Apparently Charlize Theron had the same disorder with her teeth due to Jaundice. Earlier this year she told British newspaper The Sun that she had no teeth until she was 11 years old because her baby teeth had to be cut out due to damage from Jaundice and antibiotics.
Now, before anyone has a heart attack (grandparents!), I really don’t expect that they will cut Owen’s teeth out. Honestly, I still have a TON of questions and plan to get him into a pediatric dentist very soon. I have heard things “on the street” but until I hear it from a professional, I’m not going to speculate. For example, I don’t know what, if anything can be done to primary teeth for this type of discoloration. I also don’t know what impact this discoloration may have on his adult teeth.
However, since you all will start noticing in his pictures and because Owen is not the only preemie with discolored teeth, I wanted to talk about what we do know.
Why are Owen’s teeth discolored? A dentist will need to determine the exact cause, however, some degree of discolored teeth is common in preemies. Most often it’s due to the life saving medications they received while in the NICU. Some children, like, Owen also have the added complication of extreme jaundice for an extended period of time.
What caused Owen’s Jaundice? Owen developed a condition called Cholestasis of the Liver due to Total Parenatal Nutrition (TPN). I know, that statement doesn’t help you does it? Ahhh, the things I have learned over these last 16 months. Here’s the break down in mom words (“mom words” means, I may not have all the medical language exactly correct, but I should help you understand the gist of it and I also provide links so you can look up more for yourself)
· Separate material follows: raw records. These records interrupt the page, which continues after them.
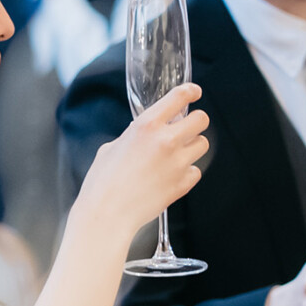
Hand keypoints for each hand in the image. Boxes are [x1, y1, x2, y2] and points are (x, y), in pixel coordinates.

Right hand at [77, 82, 208, 238]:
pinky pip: (195, 171)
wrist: (107, 214)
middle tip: (185, 129)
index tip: (193, 92)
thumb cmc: (102, 182)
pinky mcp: (182, 184)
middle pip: (201, 119)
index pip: (180, 97)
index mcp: (146, 126)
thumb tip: (146, 134)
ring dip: (192, 146)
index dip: (191, 91)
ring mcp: (177, 163)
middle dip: (195, 122)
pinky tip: (170, 176)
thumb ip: (134, 136)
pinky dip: (186, 172)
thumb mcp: (112, 148)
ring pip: (203, 144)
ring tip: (175, 155)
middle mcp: (166, 141)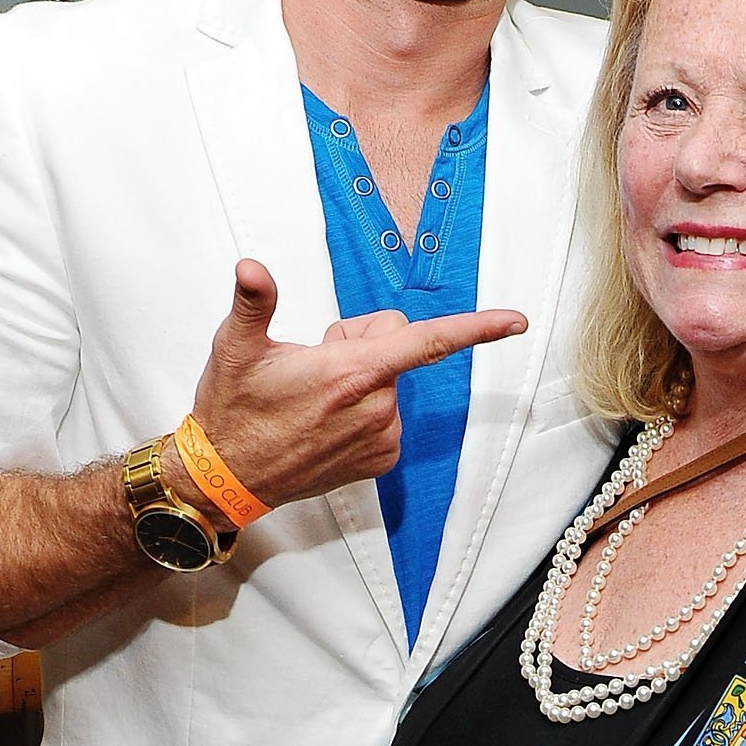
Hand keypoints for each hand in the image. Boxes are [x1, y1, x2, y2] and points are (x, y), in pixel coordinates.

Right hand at [186, 262, 525, 508]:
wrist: (229, 476)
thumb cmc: (233, 409)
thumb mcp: (236, 348)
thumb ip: (254, 302)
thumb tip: (251, 268)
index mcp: (352, 372)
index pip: (428, 341)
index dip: (476, 328)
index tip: (516, 320)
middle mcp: (376, 406)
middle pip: (397, 345)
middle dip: (362, 341)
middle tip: (314, 360)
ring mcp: (381, 436)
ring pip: (391, 381)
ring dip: (360, 379)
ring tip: (314, 397)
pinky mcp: (380, 459)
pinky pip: (388, 414)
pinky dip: (362, 410)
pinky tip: (325, 420)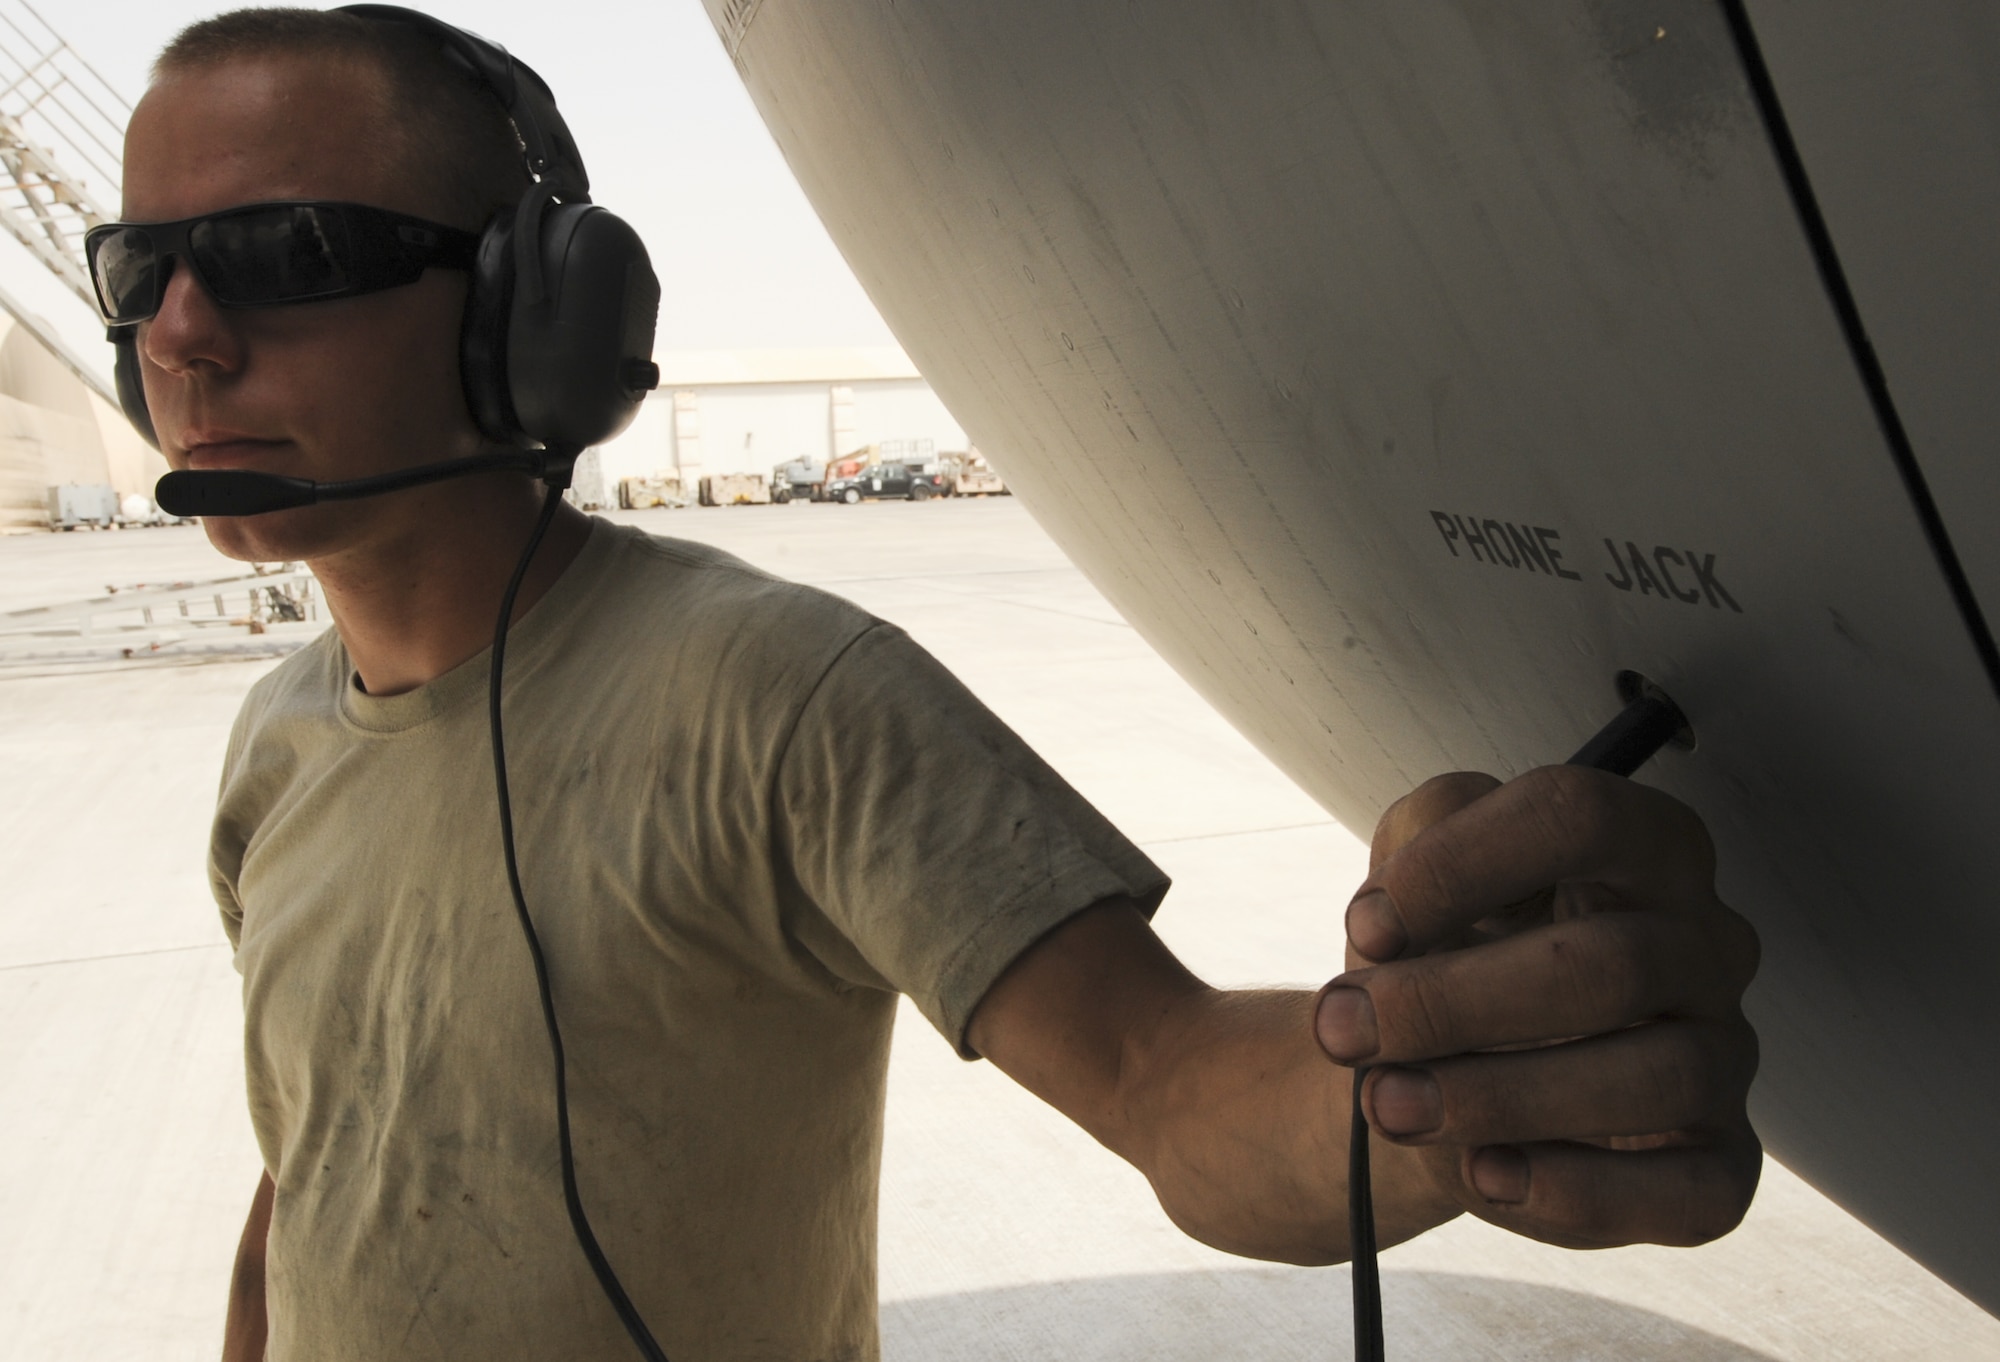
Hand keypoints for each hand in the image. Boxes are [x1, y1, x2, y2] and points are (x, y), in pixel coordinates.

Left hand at [1314, 767, 1761, 1248]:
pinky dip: (1579, 1191)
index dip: (1459, 868)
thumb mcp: (1415, 872)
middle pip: (1610, 962)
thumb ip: (1414, 839)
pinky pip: (1690, 1190)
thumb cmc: (1449, 951)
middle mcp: (1706, 943)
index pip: (1582, 817)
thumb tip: (1394, 912)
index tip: (1366, 924)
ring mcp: (1724, 1053)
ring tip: (1386, 1104)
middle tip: (1344, 1030)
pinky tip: (1485, 1173)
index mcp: (1645, 845)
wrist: (1439, 1067)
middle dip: (1451, 1002)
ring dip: (1499, 1097)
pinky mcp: (1721, 1162)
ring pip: (1655, 1075)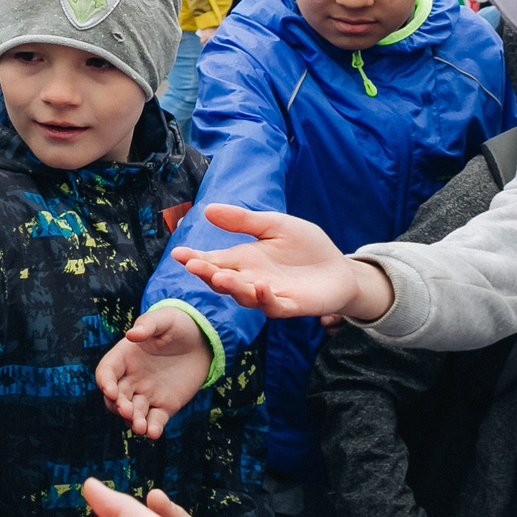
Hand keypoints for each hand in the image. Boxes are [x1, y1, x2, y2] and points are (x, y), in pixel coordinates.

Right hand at [96, 308, 212, 438]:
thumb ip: (148, 325)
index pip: (106, 372)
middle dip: (118, 406)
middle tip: (128, 411)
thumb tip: (131, 335)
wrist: (202, 341)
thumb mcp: (164, 319)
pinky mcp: (164, 406)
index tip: (110, 391)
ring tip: (141, 427)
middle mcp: (131, 378)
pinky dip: (152, 428)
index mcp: (124, 357)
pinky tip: (153, 433)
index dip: (105, 383)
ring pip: (133, 412)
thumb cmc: (178, 325)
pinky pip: (155, 420)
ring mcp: (147, 394)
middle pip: (116, 397)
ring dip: (133, 421)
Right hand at [172, 205, 393, 323]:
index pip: (213, 261)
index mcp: (243, 260)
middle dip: (207, 274)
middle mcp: (250, 280)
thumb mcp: (275, 225)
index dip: (194, 258)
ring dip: (232, 287)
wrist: (339, 269)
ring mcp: (269, 295)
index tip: (178, 253)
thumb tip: (208, 209)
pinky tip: (262, 286)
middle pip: (222, 281)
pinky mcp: (291, 306)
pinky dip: (266, 298)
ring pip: (244, 296)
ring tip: (220, 276)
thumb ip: (243, 221)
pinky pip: (274, 307)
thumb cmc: (306, 246)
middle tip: (193, 265)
- TPN is the nutrition that is given to babies who are not able to take in nutrition from food. TPN is given intravenously and provides the basic nutrition including fats, sugars, protein and vitamin.
- TPN is an essential life saving tool for the extremely premature, however, it’s intended to be used for weeks and often as a supplement to breast milk as a baby is working their way up to full feeds.
- Too much time on TPN can cause liver damage called Cholestasis which causes jaundice.
- This is a different type of jaundice than newborn jaundice and it cannot be helped with bilirubin lights. The only way to fix this type of jaundice is to start giving food nutrition and stop using TPN.
- When Owen’s intestine perforated, the damage was very high up in the intestines and so he could not absorb much, if any, nutrition through what little was working. Therefore he was on TPN from the time he was born in April until he was up to full feeds in late July/early August. He had already developed severe jaundice by early-mid June.
- So, essentially, his body was filled with a bunch of yellow waste for at least a couple of months and that did damage like; staining his skin, eyes and, now we know, his teeth.
At the end of the day, I’m not really surprised that Owen’s teeth are this discolored. But I don’t like it for him. To me, it’s a little bit of insult to injury – he has so much to overcome, can’t he at least have teeth like his peers? Yes, there are bigger battles in the world, but it’s still going to be a challenge he will have to overcome and as a parent, I can’t discount the fact that Owen will notice this difference. I also have to prepare to help him to not let it impact his self-esteem.
In that concern, I was happy to have learned that someone, like Charlize Theron, had the same struggles because I think she’ll be a good example of a child who was “devastated” but was, also, able to get past it and build a very successful career on her talents…and looks.
I’d love to hear from any other families who have dealt with discolored teeth due to TPN and/or neonatal medications.